- _Source text_:

--- start ---

Vindication of Statutory Rights Loophole to Arbitration Is Closed
In an April 25, 2012 post, we suggested, based on Kinecta Alternative Financial Solutions, Inc. v. Superior Court of Los Angeles County, (2012) (partially published) (District 2, Div. 3), that “the rule in Gentry [42 Cal.4th 443 (2007)] allowing for invalidation of class arbitration waiver where nonwaivable statutory rights are at issue manages to maintain [a] toehold.” No longer, according to Division Two of the Second District. In Iskanian v. CLS Transportation Los Angeles, LLC, Case No. B235138 (2nd Dist. Div. 2 June 4, 2012) (Boren, P.J., author) (certified for publication) a labor code violations case, the Court of Appeal interprets AT&T Mobility v. Concepcion broadly to hold that the Federal Arbitration Act “conclusively invalidates the Gentry test” for finding that a statutory right is unwaivable and cannot be arbitrated.

--- end ---

List every court case the arbitration post names.

- _Information supplied_:
--- start ---

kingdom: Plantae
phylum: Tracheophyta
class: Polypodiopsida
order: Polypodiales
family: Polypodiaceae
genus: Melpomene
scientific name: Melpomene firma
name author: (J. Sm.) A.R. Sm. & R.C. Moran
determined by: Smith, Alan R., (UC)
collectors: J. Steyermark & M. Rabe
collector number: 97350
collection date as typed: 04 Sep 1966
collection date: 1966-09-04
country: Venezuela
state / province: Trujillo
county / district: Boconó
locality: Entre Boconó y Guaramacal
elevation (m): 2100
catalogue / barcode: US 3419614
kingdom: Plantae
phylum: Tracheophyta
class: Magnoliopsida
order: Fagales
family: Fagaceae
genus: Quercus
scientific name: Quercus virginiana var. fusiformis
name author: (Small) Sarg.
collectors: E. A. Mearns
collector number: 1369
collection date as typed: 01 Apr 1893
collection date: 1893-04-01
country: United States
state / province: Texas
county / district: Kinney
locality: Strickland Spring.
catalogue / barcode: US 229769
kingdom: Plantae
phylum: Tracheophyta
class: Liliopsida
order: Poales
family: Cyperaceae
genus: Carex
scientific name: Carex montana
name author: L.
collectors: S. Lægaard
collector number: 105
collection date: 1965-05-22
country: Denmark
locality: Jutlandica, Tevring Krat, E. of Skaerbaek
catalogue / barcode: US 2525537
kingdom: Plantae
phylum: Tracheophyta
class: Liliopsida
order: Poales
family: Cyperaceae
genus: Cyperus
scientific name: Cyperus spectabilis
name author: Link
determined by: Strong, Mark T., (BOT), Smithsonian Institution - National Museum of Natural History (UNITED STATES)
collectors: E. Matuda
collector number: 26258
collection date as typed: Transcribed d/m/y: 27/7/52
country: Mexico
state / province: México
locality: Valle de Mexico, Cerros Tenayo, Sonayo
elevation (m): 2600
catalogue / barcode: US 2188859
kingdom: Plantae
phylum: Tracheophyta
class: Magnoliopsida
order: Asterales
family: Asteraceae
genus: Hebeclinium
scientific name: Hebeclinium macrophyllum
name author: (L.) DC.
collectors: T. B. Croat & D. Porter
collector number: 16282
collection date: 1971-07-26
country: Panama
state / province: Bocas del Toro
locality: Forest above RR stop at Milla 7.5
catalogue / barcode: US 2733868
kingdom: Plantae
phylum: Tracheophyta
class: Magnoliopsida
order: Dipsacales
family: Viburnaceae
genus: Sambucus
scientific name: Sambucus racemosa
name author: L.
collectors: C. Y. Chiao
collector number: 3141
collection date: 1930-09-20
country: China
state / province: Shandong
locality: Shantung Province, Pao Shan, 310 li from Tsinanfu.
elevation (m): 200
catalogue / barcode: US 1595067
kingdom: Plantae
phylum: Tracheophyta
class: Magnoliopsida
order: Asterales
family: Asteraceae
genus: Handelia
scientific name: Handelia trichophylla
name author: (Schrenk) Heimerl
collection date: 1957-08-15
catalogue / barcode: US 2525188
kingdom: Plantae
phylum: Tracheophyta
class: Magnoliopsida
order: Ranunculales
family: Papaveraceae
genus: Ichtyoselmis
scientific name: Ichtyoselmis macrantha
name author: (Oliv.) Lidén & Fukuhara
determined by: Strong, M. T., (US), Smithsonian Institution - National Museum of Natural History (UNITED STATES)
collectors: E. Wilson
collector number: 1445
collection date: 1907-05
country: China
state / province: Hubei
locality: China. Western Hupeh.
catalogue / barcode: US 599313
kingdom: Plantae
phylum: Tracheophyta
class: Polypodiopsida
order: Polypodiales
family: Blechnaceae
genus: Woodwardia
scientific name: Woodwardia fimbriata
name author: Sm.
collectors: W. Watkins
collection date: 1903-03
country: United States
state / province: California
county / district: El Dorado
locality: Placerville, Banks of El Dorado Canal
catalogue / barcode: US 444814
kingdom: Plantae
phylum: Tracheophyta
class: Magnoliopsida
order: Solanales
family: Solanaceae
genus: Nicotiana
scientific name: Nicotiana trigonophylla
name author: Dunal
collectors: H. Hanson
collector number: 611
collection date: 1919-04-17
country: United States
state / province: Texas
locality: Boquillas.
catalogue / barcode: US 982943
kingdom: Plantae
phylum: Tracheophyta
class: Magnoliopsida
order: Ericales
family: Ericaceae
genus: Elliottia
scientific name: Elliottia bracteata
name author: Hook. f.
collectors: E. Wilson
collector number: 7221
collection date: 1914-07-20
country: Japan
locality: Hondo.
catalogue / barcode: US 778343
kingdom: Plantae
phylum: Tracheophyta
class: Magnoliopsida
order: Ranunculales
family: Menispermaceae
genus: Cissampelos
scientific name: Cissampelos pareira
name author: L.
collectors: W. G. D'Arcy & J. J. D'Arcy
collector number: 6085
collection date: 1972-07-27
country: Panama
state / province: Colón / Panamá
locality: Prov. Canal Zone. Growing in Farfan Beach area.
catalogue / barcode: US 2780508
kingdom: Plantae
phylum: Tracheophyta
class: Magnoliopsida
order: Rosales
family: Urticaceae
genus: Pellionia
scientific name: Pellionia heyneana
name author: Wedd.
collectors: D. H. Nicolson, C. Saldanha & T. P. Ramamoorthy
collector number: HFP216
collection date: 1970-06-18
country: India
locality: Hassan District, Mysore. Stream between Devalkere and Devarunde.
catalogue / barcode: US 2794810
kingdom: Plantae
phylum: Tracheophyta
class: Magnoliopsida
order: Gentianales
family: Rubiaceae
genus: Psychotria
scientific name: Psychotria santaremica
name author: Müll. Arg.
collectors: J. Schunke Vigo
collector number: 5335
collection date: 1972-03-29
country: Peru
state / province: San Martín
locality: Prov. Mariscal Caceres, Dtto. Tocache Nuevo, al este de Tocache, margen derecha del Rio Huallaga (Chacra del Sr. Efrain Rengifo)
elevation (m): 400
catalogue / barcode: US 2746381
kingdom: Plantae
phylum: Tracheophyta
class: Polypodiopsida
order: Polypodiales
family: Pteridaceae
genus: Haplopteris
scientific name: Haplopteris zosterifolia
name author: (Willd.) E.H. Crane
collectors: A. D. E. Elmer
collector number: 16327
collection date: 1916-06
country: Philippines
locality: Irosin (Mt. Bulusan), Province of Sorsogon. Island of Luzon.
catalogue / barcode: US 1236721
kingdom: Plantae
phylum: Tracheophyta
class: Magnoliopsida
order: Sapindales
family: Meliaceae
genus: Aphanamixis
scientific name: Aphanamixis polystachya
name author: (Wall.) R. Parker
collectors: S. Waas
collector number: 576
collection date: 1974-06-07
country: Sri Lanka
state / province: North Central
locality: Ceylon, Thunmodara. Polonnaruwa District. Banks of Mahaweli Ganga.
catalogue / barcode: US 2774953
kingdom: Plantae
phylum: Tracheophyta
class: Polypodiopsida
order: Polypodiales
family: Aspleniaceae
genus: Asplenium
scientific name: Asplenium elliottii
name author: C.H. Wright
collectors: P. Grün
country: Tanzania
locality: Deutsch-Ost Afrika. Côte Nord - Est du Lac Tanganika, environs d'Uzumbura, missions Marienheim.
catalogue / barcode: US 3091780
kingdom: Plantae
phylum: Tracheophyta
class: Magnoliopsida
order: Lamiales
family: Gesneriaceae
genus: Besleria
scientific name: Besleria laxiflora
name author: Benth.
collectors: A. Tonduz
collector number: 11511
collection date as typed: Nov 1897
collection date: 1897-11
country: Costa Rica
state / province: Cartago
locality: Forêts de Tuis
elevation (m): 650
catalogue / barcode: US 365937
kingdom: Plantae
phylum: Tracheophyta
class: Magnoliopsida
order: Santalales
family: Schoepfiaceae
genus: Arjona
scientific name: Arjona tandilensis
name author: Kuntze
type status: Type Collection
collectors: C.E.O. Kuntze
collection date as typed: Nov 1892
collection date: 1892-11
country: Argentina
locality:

--- end ---

- _Exercise output_:
- Kinecta Alternative Financial Solutions, Inc. v. Superior Court of Los Angeles County
- Gentry
- Iskanian v. CLS Transportation Los Angeles, LLC
- AT&T Mobility v. Concepcion